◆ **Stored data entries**

•••

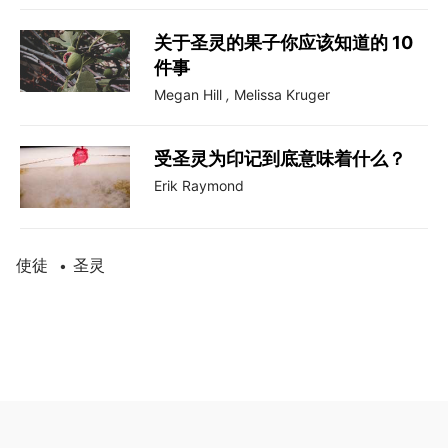
关于圣灵的果子你应该知道的 10
件事
Megan Hill
,
Melissa Kruger
受圣灵为印记到底意味着什么？
Erik Raymond
使徒
圣灵
•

•••

◆ **Activity**
Copy every record above exactly as written, but leave out the pictures.

◆ **Task output**
关于圣灵的果子你应该知道的 10
件事
Megan Hill
,
Melissa Kruger
受圣灵为印记到底意味着什么？
Erik Raymond
使徒
圣灵
•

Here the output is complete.